コラムVol.06


ツタ

カエルの足に似てるとかなんとか

職場のビルはツタビルです。しかし手入れの無いツタビルであります。つまり大変見苦しい。毎年夏には自然に任せて大暴れのツタを見ることになります。鍵の掛かった開かずの窓の隙間から室内に侵入していたりします。

ところがこのツタ、盆栽ではポピュラーな素材ということが分かってきました。ツル部分を切り続けていると普通に木として見れるようになるということ、大変強健で初心者でも挿し木・実生でカンタンに増やせると本に書いてあります。

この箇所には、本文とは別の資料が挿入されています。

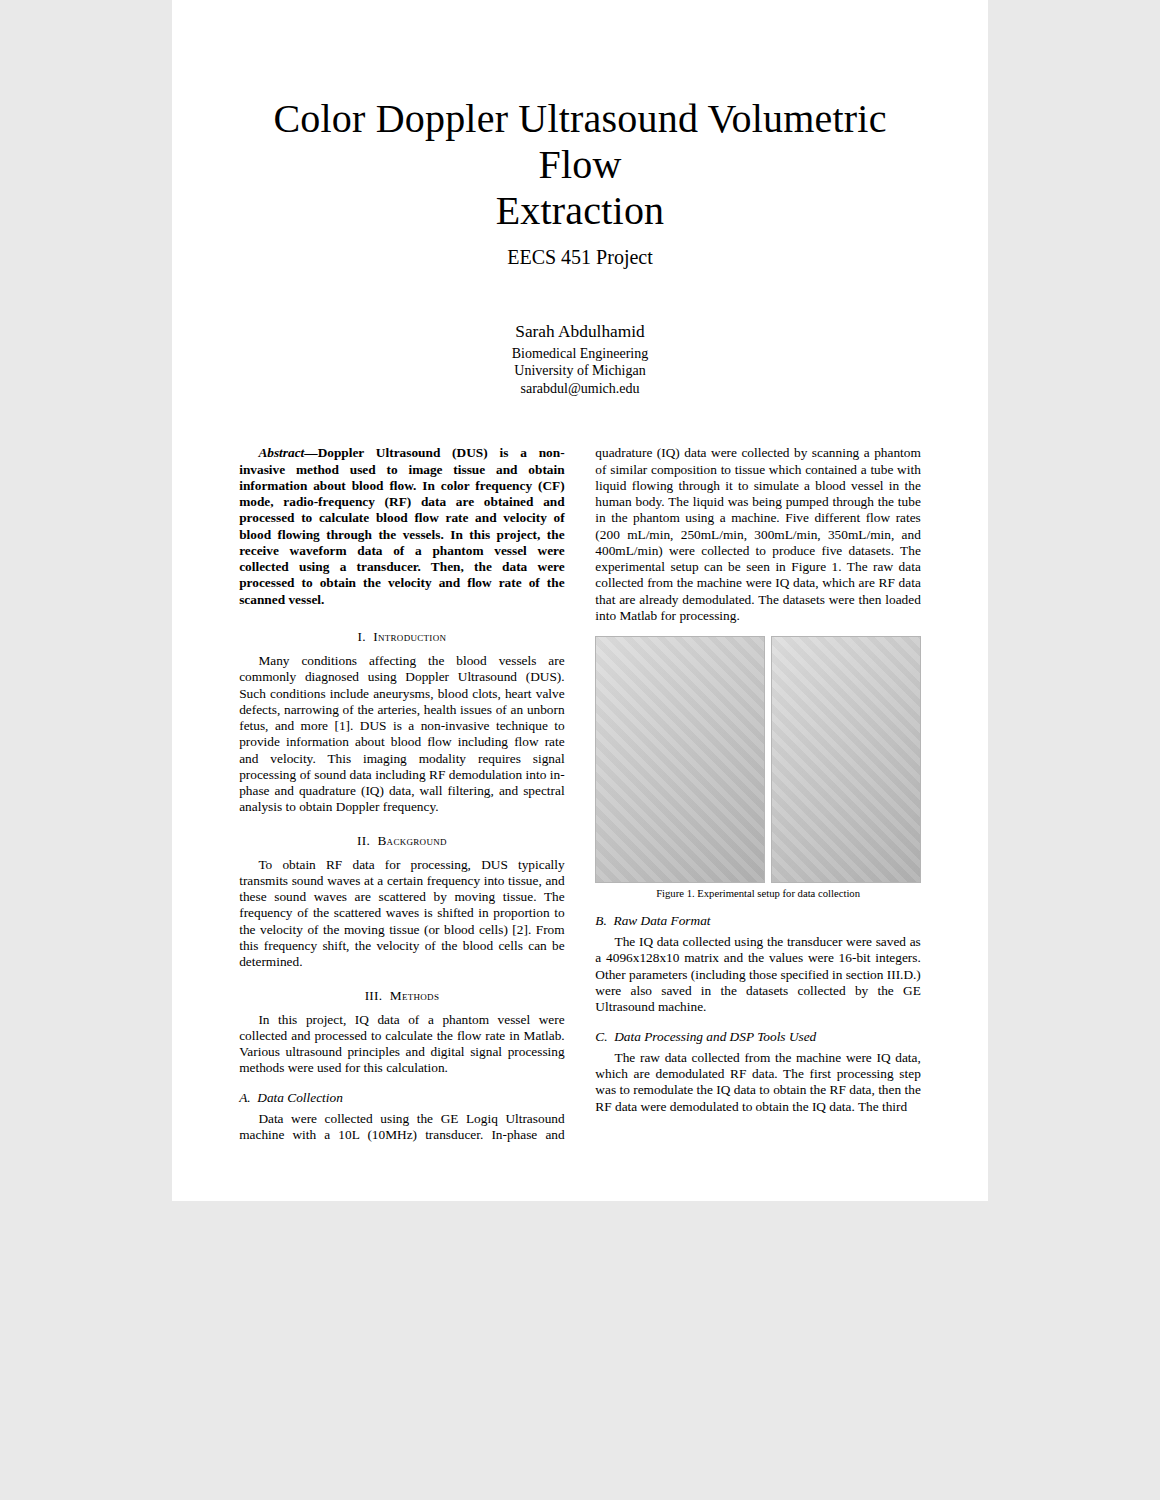Color Doppler Ultrasound Volumetric Flow
Extraction
EECS 451 Project
Sarah Abdulhamid
Biomedical Engineering
University of Michigan
sarabdul@umich.edu
Abstract—Doppler Ultrasound (DUS) is a non-invasive method used to image tissue and obtain information about blood flow. In color frequency (CF) mode, radio-frequency (RF) data are obtained and processed to calculate blood flow rate and velocity of blood flowing through the vessels. In this project, the receive waveform data of a phantom vessel were collected using a transducer. Then, the data were processed to obtain the velocity and flow rate of the scanned vessel.
I. Introduction
Many conditions affecting the blood vessels are commonly diagnosed using Doppler Ultrasound (DUS). Such conditions include aneurysms, blood clots, heart valve defects, narrowing of the arteries, health issues of an unborn fetus, and more [1]. DUS is a non-invasive technique to provide information about blood flow including flow rate and velocity. This imaging modality requires signal processing of sound data including RF demodulation into in-phase and quadrature (IQ) data, wall filtering, and spectral analysis to obtain Doppler frequency.
II. Background
To obtain RF data for processing, DUS typically transmits sound waves at a certain frequency into tissue, and these sound waves are scattered by moving tissue. The frequency of the scattered waves is shifted in proportion to the velocity of the moving tissue (or blood cells) [2]. From this frequency shift, the velocity of the blood cells can be determined.
III. Methods
In this project, IQ data of a phantom vessel were collected and processed to calculate the flow rate in Matlab. Various ultrasound principles and digital signal processing methods were used for this calculation.
A. Data Collection
Data were collected using the GE Logiq Ultrasound machine with a 10L (10MHz) transducer. In-phase and quadrature (IQ) data were collected by scanning a phantom of similar composition to tissue which contained a tube with liquid flowing through it to simulate a blood vessel in the human body. The liquid was being pumped through the tube in the phantom using a machine. Five different flow rates (200 mL/min, 250mL/min, 300mL/min, 350mL/min, and 400mL/min) were collected to produce five datasets. The experimental setup can be seen in Figure 1. The raw data collected from the machine were IQ data, which are RF data that are already demodulated. The datasets were then loaded into Matlab for processing.
Figure 1. Experimental setup for data collection
B. Raw Data Format
The IQ data collected using the transducer were saved as a 4096x128x10 matrix and the values were 16-bit integers. Other parameters (including those specified in section III.D.) were also saved in the datasets collected by the GE Ultrasound machine.
C. Data Processing and DSP Tools Used
The raw data collected from the machine were IQ data, which are demodulated RF data. The first processing step was to remodulate the IQ data to obtain the RF data, then the RF data were demodulated to obtain the IQ data. The third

なんだー、じゃ、早速ゲット、ということで挿し穂を作ろうと思い、ツタを切ってきましたが、、、アレ?この部分てツルの部分なんじゃ、、、イヤマァ、ツル部でもOKでしょう。挿します、、、数日後、枯れます、、、もう一度じゃ、元気旺盛なツル部を挿し穂にして挿します、、、数日後、枯れます、、、おかしい、じゃ、木質な部分を選んで採ってきて、挿し穂を作り、挿します、、、数日後、枯れます、、、なんじゃあこりゃあ?ちっとも上手くイカンじゃないか!!

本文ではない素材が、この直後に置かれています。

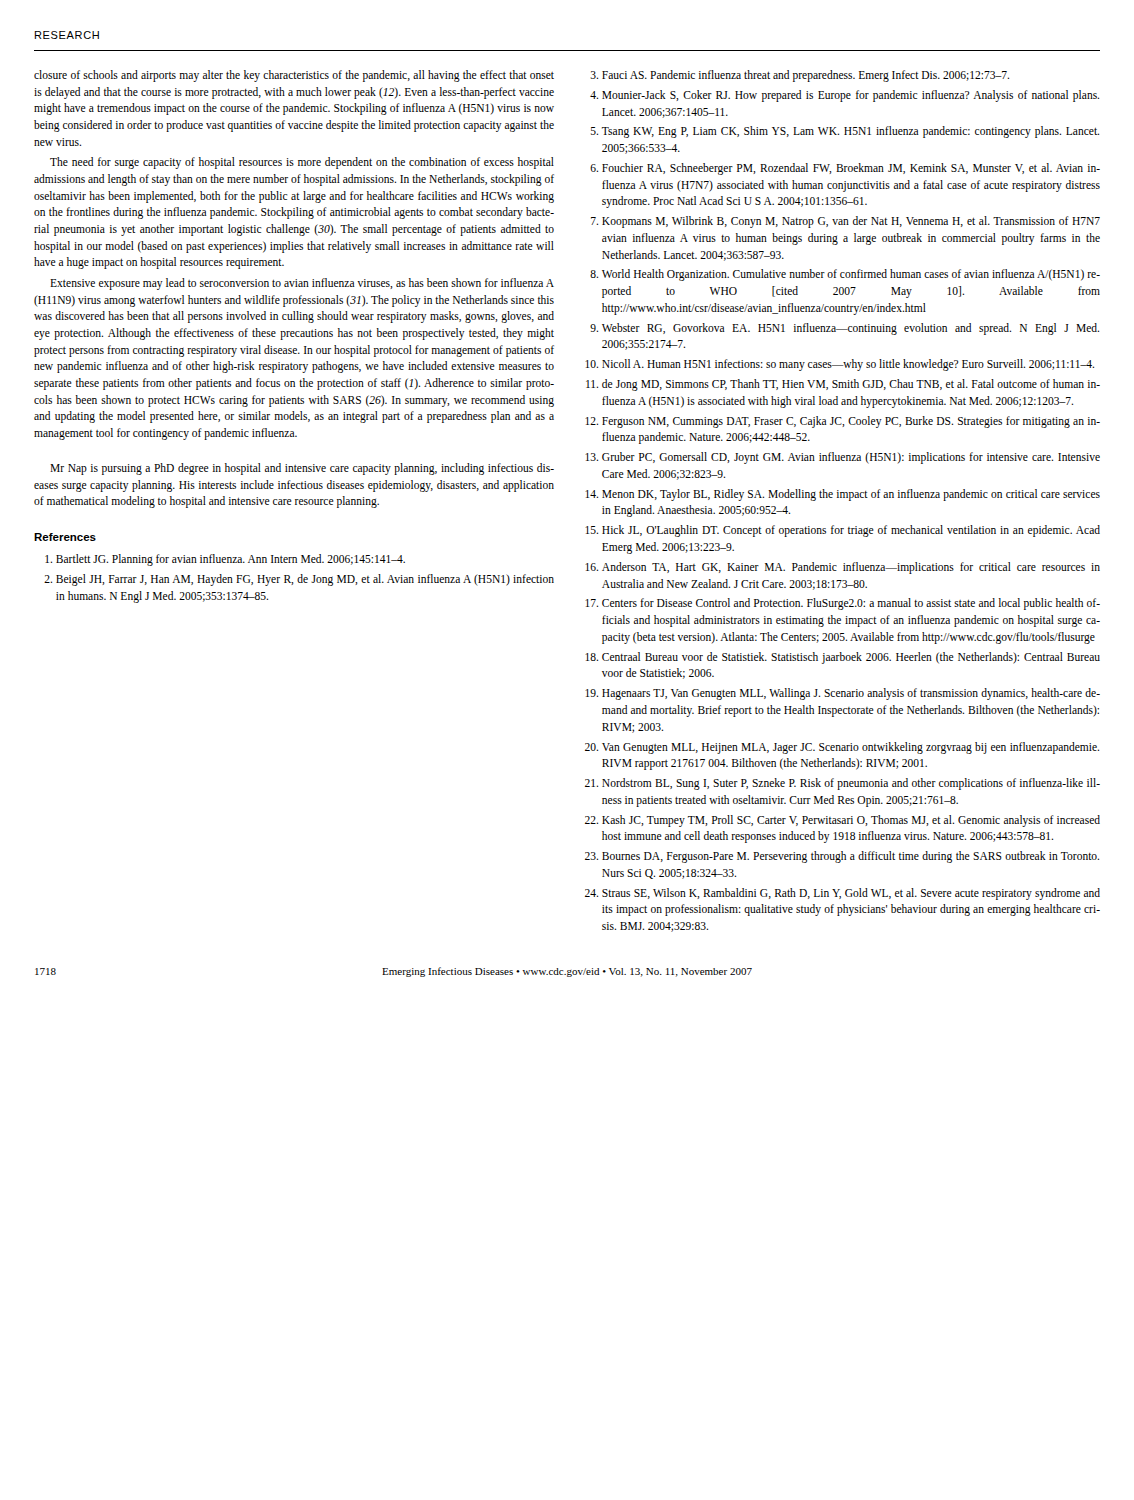RESEARCH
closure of schools and airports may alter the key characteristics of the pandemic, all having the effect that onset is delayed and that the course is more protracted, with a much lower peak (12). Even a less-than-perfect vaccine might have a tremendous impact on the course of the pandemic. Stockpiling of influenza A (H5N1) virus is now being considered in order to produce vast quantities of vaccine despite the limited protection capacity against the new virus.
The need for surge capacity of hospital resources is more dependent on the combination of excess hospital admissions and length of stay than on the mere number of hospital admissions. In the Netherlands, stockpiling of oseltamivir has been implemented, both for the public at large and for healthcare facilities and HCWs working on the frontlines during the influenza pandemic. Stockpiling of antimicrobial agents to combat secondary bacterial pneumonia is yet another important logistic challenge (30). The small percentage of patients admitted to hospital in our model (based on past experiences) implies that relatively small increases in admittance rate will have a huge impact on hospital resources requirement.
Extensive exposure may lead to seroconversion to avian influenza viruses, as has been shown for influenza A (H11N9) virus among waterfowl hunters and wildlife professionals (31). The policy in the Netherlands since this was discovered has been that all persons involved in culling should wear respiratory masks, gowns, gloves, and eye protection. Although the effectiveness of these precautions has not been prospectively tested, they might protect persons from contracting respiratory viral disease. In our hospital protocol for management of patients of new pandemic influenza and of other high-risk respiratory pathogens, we have included extensive measures to separate these patients from other patients and focus on the protection of staff (1). Adherence to similar protocols has been shown to protect HCWs caring for patients with SARS (26). In summary, we recommend using and updating the model presented here, or similar models, as an integral part of a preparedness plan and as a management tool for contingency of pandemic influenza.
Mr Nap is pursuing a PhD degree in hospital and intensive care capacity planning, including infectious diseases surge capacity planning. His interests include infectious diseases epidemiology, disasters, and application of mathematical modeling to hospital and intensive care resource planning.
References
Bartlett JG. Planning for avian influenza. Ann Intern Med. 2006;145:141–4.
Beigel JH, Farrar J, Han AM, Hayden FG, Hyer R, de Jong MD, et al. Avian influenza A (H5N1) infection in humans. N Engl J Med. 2005;353:1374–85.
Fauci AS. Pandemic influenza threat and preparedness. Emerg Infect Dis. 2006;12:73–7.
Mounier-Jack S, Coker RJ. How prepared is Europe for pandemic influenza? Analysis of national plans. Lancet. 2006;367:1405–11.
Tsang KW, Eng P, Liam CK, Shim YS, Lam WK. H5N1 influenza pandemic: contingency plans. Lancet. 2005;366:533–4.
Fouchier RA, Schneeberger PM, Rozendaal FW, Broekman JM, Kemink SA, Munster V, et al. Avian influenza A virus (H7N7) associated with human conjunctivitis and a fatal case of acute respiratory distress syndrome. Proc Natl Acad Sci U S A. 2004;101:1356–61.
Koopmans M, Wilbrink B, Conyn M, Natrop G, van der Nat H, Vennema H, et al. Transmission of H7N7 avian influenza A virus to human beings during a large outbreak in commercial poultry farms in the Netherlands. Lancet. 2004;363:587–93.
World Health Organization. Cumulative number of confirmed human cases of avian influenza A/(H5N1) reported to WHO [cited 2007 May 10]. Available from http://www.who.int/csr/disease/avian_influenza/country/en/index.html
Webster RG, Govorkova EA. H5N1 influenza—continuing evolution and spread. N Engl J Med. 2006;355:2174–7.
Nicoll A. Human H5N1 infections: so many cases—why so little knowledge? Euro Surveill. 2006;11:11–4.
de Jong MD, Simmons CP, Thanh TT, Hien VM, Smith GJD, Chau TNB, et al. Fatal outcome of human influenza A (H5N1) is associated with high viral load and hypercytokinemia. Nat Med. 2006;12:1203–7.
Ferguson NM, Cummings DAT, Fraser C, Cajka JC, Cooley PC, Burke DS. Strategies for mitigating an influenza pandemic. Nature. 2006;442:448–52.
Gruber PC, Gomersall CD, Joynt GM. Avian influenza (H5N1): implications for intensive care. Intensive Care Med. 2006;32:823–9.
Menon DK, Taylor BL, Ridley SA. Modelling the impact of an influenza pandemic on critical care services in England. Anaesthesia. 2005;60:952–4.
Hick JL, O'Laughlin DT. Concept of operations for triage of mechanical ventilation in an epidemic. Acad Emerg Med. 2006;13:223–9.
Anderson TA, Hart GK, Kainer MA. Pandemic influenza—implications for critical care resources in Australia and New Zealand. J Crit Care. 2003;18:173–80.
Centers for Disease Control and Protection. FluSurge2.0: a manual to assist state and local public health officials and hospital administrators in estimating the impact of an influenza pandemic on hospital surge capacity (beta test version). Atlanta: The Centers; 2005. Available from http://www.cdc.gov/flu/tools/flusurge
Centraal Bureau voor de Statistiek. Statistisch jaarboek 2006. Heerlen (the Netherlands): Centraal Bureau voor de Statistiek; 2006.
Hagenaars TJ, Van Genugten MLL, Wallinga J. Scenario analysis of transmission dynamics, health-care demand and mortality. Brief report to the Health Inspectorate of the Netherlands. Bilthoven (the Netherlands): RIVM; 2003.
Van Genugten MLL, Heijnen MLA, Jager JC. Scenario ontwikkeling zorgvraag bij een influenzapandemie. RIVM rapport 217617 004. Bilthoven (the Netherlands): RIVM; 2001.
Nordstrom BL, Sung I, Suter P, Szneke P. Risk of pneumonia and other complications of influenza-like illness in patients treated with oseltamivir. Curr Med Res Opin. 2005;21:761–8.
Kash JC, Tumpey TM, Proll SC, Carter V, Perwitasari O, Thomas MJ, et al. Genomic analysis of increased host immune and cell death responses induced by 1918 influenza virus. Nature. 2006;443:578–81.
Bournes DA, Ferguson-Pare M. Persevering through a difficult time during the SARS outbreak in Toronto. Nurs Sci Q. 2005;18:324–33.
Straus SE, Wilson K, Rambaldini G, Rath D, Lin Y, Gold WL, et al. Severe acute respiratory syndrome and its impact on professionalism: qualitative study of physicians' behaviour during an emerging healthcare crisis. BMJ. 2004;329:83.
1718
Emerging Infectious Diseases • www.cdc.gov/eid • Vol. 13, No. 11, November 2007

こうなると意地でもウチのビルヅタを盆栽にあげないと気がすまないのが相幻であります。秋に実がなるのを待って実を採り(実はタネ率が9割のブドウ、といった感じのもの)タネをとって蒔く、、、冬の間も乾いては水をやり、面倒を見続けて春を迎えました、、、が、、、芽が出ない、、、サビシイ、、、特に本に容易に活着とか、初心者でも失敗しにくいとか、書いてある樹種が全く上手く生かせないというは余計凹みます。

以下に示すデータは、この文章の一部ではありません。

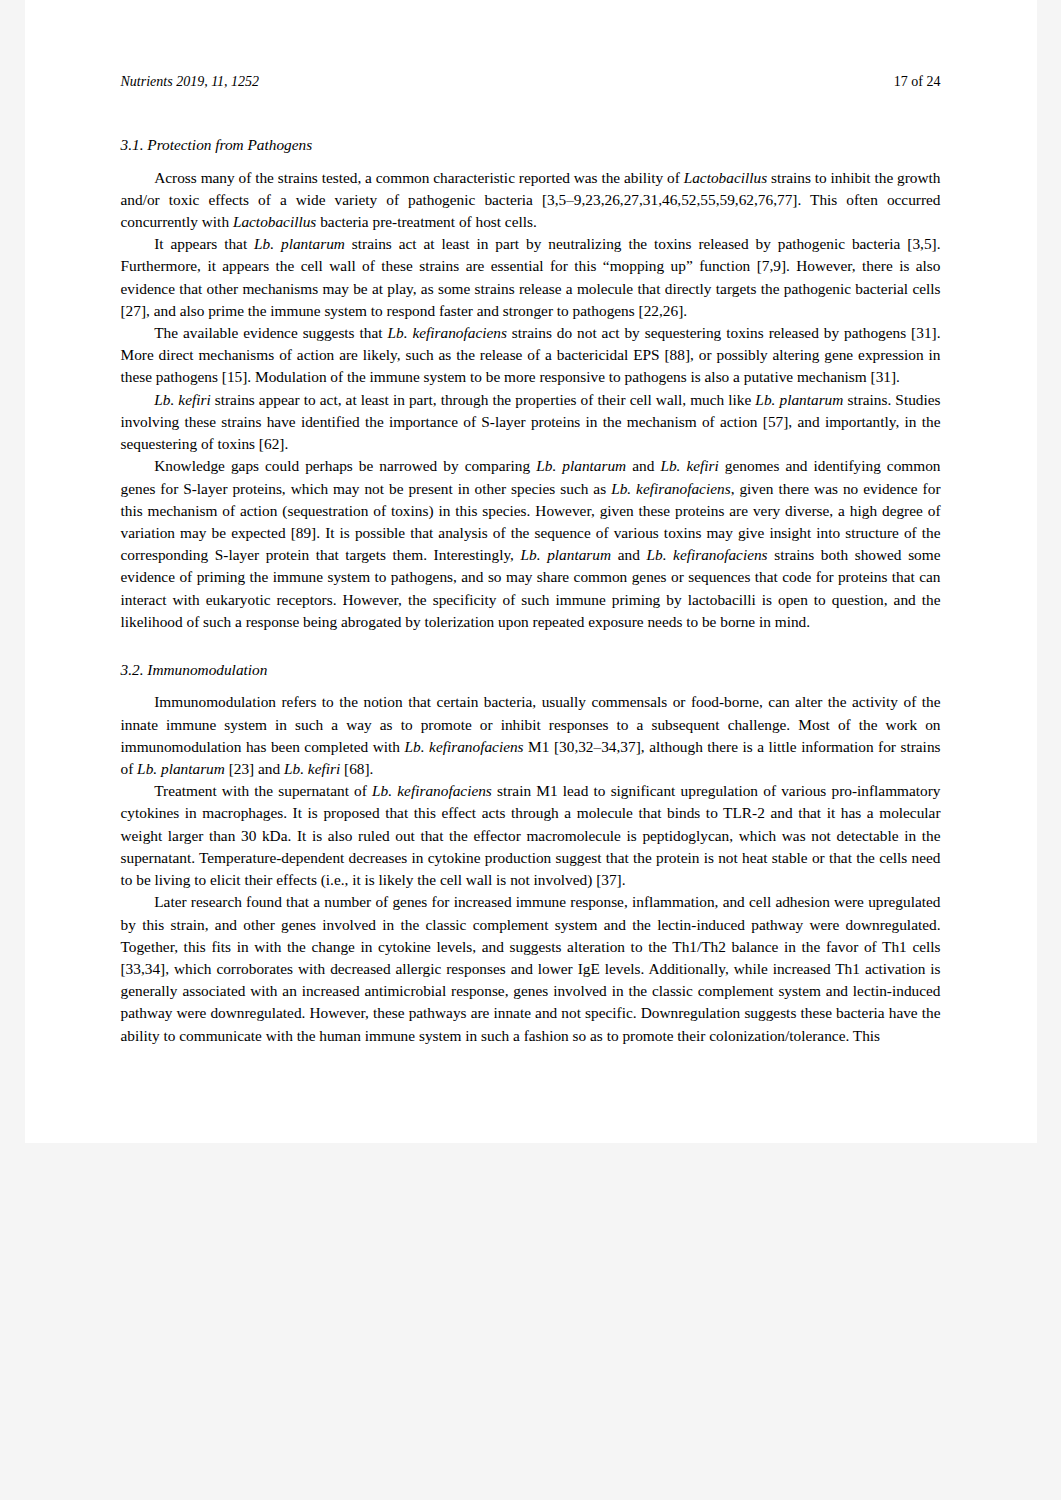Nutrients 2019, 11, 1252 17 of 24
3.1. Protection from Pathogens
Across many of the strains tested, a common characteristic reported was the ability of Lactobacillus strains to inhibit the growth and/or toxic effects of a wide variety of pathogenic bacteria [3,5–9,23,26,27,31,46,52,55,59,62,76,77]. This often occurred concurrently with Lactobacillus bacteria pre-treatment of host cells.
It appears that Lb. plantarum strains act at least in part by neutralizing the toxins released by pathogenic bacteria [3,5]. Furthermore, it appears the cell wall of these strains are essential for this “mopping up” function [7,9]. However, there is also evidence that other mechanisms may be at play, as some strains release a molecule that directly targets the pathogenic bacterial cells [27], and also prime the immune system to respond faster and stronger to pathogens [22,26].
The available evidence suggests that Lb. kefiranofaciens strains do not act by sequestering toxins released by pathogens [31]. More direct mechanisms of action are likely, such as the release of a bactericidal EPS [88], or possibly altering gene expression in these pathogens [15]. Modulation of the immune system to be more responsive to pathogens is also a putative mechanism [31].
Lb. kefiri strains appear to act, at least in part, through the properties of their cell wall, much like Lb. plantarum strains. Studies involving these strains have identified the importance of S-layer proteins in the mechanism of action [57], and importantly, in the sequestering of toxins [62].
Knowledge gaps could perhaps be narrowed by comparing Lb. plantarum and Lb. kefiri genomes and identifying common genes for S-layer proteins, which may not be present in other species such as Lb. kefiranofaciens, given there was no evidence for this mechanism of action (sequestration of toxins) in this species. However, given these proteins are very diverse, a high degree of variation may be expected [89]. It is possible that analysis of the sequence of various toxins may give insight into structure of the corresponding S-layer protein that targets them. Interestingly, Lb. plantarum and Lb. kefiranofaciens strains both showed some evidence of priming the immune system to pathogens, and so may share common genes or sequences that code for proteins that can interact with eukaryotic receptors. However, the specificity of such immune priming by lactobacilli is open to question, and the likelihood of such a response being abrogated by tolerization upon repeated exposure needs to be borne in mind.
3.2. Immunomodulation
Immunomodulation refers to the notion that certain bacteria, usually commensals or food-borne, can alter the activity of the innate immune system in such a way as to promote or inhibit responses to a subsequent challenge. Most of the work on immunomodulation has been completed with Lb. kefiranofaciens M1 [30,32–34,37], although there is a little information for strains of Lb. plantarum [23] and Lb. kefiri [68].
Treatment with the supernatant of Lb. kefiranofaciens strain M1 lead to significant upregulation of various pro-inflammatory cytokines in macrophages. It is proposed that this effect acts through a molecule that binds to TLR-2 and that it has a molecular weight larger than 30 kDa. It is also ruled out that the effector macromolecule is peptidoglycan, which was not detectable in the supernatant. Temperature-dependent decreases in cytokine production suggest that the protein is not heat stable or that the cells need to be living to elicit their effects (i.e., it is likely the cell wall is not involved) [37].
Later research found that a number of genes for increased immune response, inflammation, and cell adhesion were upregulated by this strain, and other genes involved in the classic complement system and the lectin-induced pathway were downregulated. Together, this fits in with the change in cytokine levels, and suggests alteration to the Th1/Th2 balance in the favor of Th1 cells [33,34], which corroborates with decreased allergic responses and lower IgE levels. Additionally, while increased Th1 activation is generally associated with an increased antimicrobial response, genes involved in the classic complement system and lectin-induced pathway were downregulated. However, these pathways are innate and not specific. Downregulation suggests these bacteria have the ability to communicate with the human immune system in such a fashion so as to promote their colonization/tolerance. This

ある日、スズメノヤリの育苗ポットの中から、なにか双葉が出ているのを見つけました。こぼれ種からの発芽というのはよくあることですから、、、でもよく見るとツタっぽいのです、それは。確かにツタビルの軒下に育苗ポットを置いていたので、ツタの実がポット内に落ちていたことは考えられるのですが、、、こういう、自然任せの方が上手くいくという植物界の現実を知ると、小賢しいことをしても自然に勝てない自分に凹むのであります。